WHAT TO DO
a) The note on specialist interpositioning reports how the fifteen prosecutions ended. List each outcome it names, with the number of cases for each.
b) Pick up the note on specialist interpositioning after its last sentence and carry it forward.

READING PASSAGE
Helping yourself while serving two masters: do specialists violate rule 10B-5 when they interposition?

AuthorAsudulayev, Roman

ABSTRACT

The decision of the Second Circuit in United States v. Finnerty (Finnerty III) was the culmination of a number of District Court decisions that found that specialists on the New York Stock Exchange (NYSE) could not be held liable for fraud under Rule 10b-5 for interpositioning, whereby they put themselves between buy and sell limit orders, in violation of NYSE rules, and profited on the spread. Finnerty III and its District Court sibling decisions were wrongly decided. Specialists presented a uniquely thorny issue of agency law to the Federal Courts in New York. This issue was under-analyzed by the Federal Prosecutors and left the courts without a coherent theory of fiduciary duty for specialists. This Note will demonstrate that there is a fiduciary relationship between specialists and their public customers and will untangle that relationship to show that it prohibits interpositioning and that interpositioning was fraud under Rule 10b-5.

Introduction I. The Legal Background of Interpositioning and Some Economics A. Specialists B. Interpositioning C. Rule 10b-5 and Fraud D. Some Possible Analogies to Interpositioning 1. Trading Ahead 2. Insider Trading E. The Fiduciary Duties of Specialists 1. Establishing Fiduciary Duty 2. Fiduciary Duties F. Economic Terminology and a Dose of Legal Realism: Arbitrage and Rent II. The Conflict: The Courts' and the Government's Analyses of Interpositioning and Fraud A. The Logic of the Courts B. The Counter-Argument III. Who's Right? A. Economic Analysis for Legal Realism B. Mistakes in the Law and a Fact: Fiduciary Duty, Fraud, and Rule 10b-5 C. And All of the Analogies: Insider Trading and Trading Ahead D. Of Missing Steps and Synthesis Conclusion INTRODUCTION

With increasing public furor over the actions of various financial institutions, (1) it is easy to forget that apparent fraud in finance can create tricky legal issues. In 2005, federal prosecutors charged fifteen broker-dealers on the New York Stock Exchange, called "specialists," (2) with fraudulent trading. (3) The gist of the charge was that the specialists took advantage of trade requests that clients had sent to them. (4) Although specialists are allowed to trade on their own accounts, "when a buy order comes in at a higher price than a sell order, the specialist's duty is to match the customers rather than profit from the spread." (5) The practice of profiting from the spread is called "interpositioning." (6) Between 2005 and 2008, the Federal Prosecutor for the Southern District of New York began fifteen prosecutions. (7) All fifteen failed ignominiously (8): seven were dropped voluntarily; two ended in acquittal; (9) two guilty pleas were set aside; the government dropped a case against a fugitive; (10) two had their convictions overturned by the Second Circuit Court of Appeals; (11) and one individual, David Finnerty, had his conviction set aside by the District Court, and the Second Circuit upheld the decision. (12) Apparently, the government is quite unaccustomed to losing cases, (13) fifteen especially. How did this fiasco occur?

This Note will shed light on the operation of the NYSE, discuss the prosecutions, and explore the difficult legal questions they presented--questions that arguably have been left unanswered. Part I of this Note introduces the reader to the NYSE and its specialists, explains interpositioning, discusses the background law that relates to specialists--SEC Rule 10b-5, (14) fraud, and fiduciary duty--and explains some economic terminology that will later help put the role of specialists and interpositioning into perspective, and to consider this area of law from a more Legal Realist perspective.

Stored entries
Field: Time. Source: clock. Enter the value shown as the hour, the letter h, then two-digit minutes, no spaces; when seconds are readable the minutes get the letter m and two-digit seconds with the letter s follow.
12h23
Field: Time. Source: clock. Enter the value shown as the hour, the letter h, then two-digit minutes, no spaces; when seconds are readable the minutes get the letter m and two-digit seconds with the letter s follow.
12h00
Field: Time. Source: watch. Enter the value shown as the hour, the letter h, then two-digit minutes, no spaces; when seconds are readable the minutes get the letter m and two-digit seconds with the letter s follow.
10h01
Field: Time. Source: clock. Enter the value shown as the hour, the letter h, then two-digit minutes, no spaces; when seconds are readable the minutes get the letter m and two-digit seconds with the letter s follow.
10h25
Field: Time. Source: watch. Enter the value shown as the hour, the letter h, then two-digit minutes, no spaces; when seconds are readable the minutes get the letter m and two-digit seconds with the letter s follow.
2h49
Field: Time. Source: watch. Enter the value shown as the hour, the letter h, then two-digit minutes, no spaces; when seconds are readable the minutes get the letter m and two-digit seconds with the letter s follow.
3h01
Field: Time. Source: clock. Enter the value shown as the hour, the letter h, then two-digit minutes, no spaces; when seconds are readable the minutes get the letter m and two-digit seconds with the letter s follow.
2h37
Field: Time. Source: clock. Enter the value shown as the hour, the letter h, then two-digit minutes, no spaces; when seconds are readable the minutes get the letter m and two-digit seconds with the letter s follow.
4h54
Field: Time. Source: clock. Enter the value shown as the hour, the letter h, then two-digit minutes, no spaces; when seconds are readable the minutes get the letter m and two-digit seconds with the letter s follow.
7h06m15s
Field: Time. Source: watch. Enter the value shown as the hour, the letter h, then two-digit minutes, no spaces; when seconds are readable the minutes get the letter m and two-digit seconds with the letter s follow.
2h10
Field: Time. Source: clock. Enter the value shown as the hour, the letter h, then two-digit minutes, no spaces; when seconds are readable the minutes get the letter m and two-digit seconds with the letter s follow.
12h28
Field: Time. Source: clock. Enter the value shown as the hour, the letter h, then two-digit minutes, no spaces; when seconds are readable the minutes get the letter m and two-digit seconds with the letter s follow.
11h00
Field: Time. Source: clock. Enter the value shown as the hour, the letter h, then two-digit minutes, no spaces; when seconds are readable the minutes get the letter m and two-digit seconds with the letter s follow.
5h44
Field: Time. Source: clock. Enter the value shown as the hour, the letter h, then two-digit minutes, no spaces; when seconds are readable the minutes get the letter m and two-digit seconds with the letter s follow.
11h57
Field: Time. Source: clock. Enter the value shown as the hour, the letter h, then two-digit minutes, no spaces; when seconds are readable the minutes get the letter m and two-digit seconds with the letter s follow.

OUTPUTS BY TASK
a)
- Seven were dropped voluntarily.
- Two ended in acquittal.
- Two guilty pleas were set aside.
- The government dropped one case against a fugitive.
- The Second Circuit Court of Appeals overturned two convictions.
- The District Court set aside one conviction, David Finnerty's, and the Second Circuit upheld that decision.

b)
Part II of this Note will discuss the logic used by the courts in their ultimate rejection of the allegation of fraud against specialists for interpositioning: the courts did not receive a strong argument that specialists were fiduciaries of their clients, meaning that mere theft by the specialists without any express promises to the contrary could not be considered fraud. Part II will also discuss the arguments that federal prosecutors put forth to show that the specialists were fiduciaries of their clients and that therefore their actions amounted to fraud.

Part III of this Note explains that specialists play a negative role in the economy when they interpose themselves as traders between their customers, and therefore are an appropriate target for Rule 10b-5 fraud prosecution. Part III demonstrates how the arguments of the prosecution were correct in their conclusion but not in their reasoning, meaning that the courts were right to reject those arguments. Part III concludes that specialists were agents of their clients because they were their brokers, who are agents of their clients to the extent of executing their clients' trades. As agents, these brokers had a fiduciary duty not to trade for their own benefit without their clients' knowledge, as both a formal matter and by analogy to other legal doctrines.

  1. THE LEGAL BACKGROUND OF INTERPOSITIONING AND SOME ECONOMICS

    This Part discusses the background concepts and law behind the interpositioning prosecutions. It defines the term "specialist" (15) and the act of interpositioning. (16) This Part also explains the relation of fraud under Rule 10b-5 to breaches of fiduciary duty generally. (17) It then discusses two practices that are analogous to interpositioning: trading ahead (18) and insider trading. (19) This Part also offers a discussion of fiduciary duty, both in its inception (20) and its operation. (21) And, finally, it explains some economic terminology that shall be useful to understand the role that interpositioning plays in the financial system. (22)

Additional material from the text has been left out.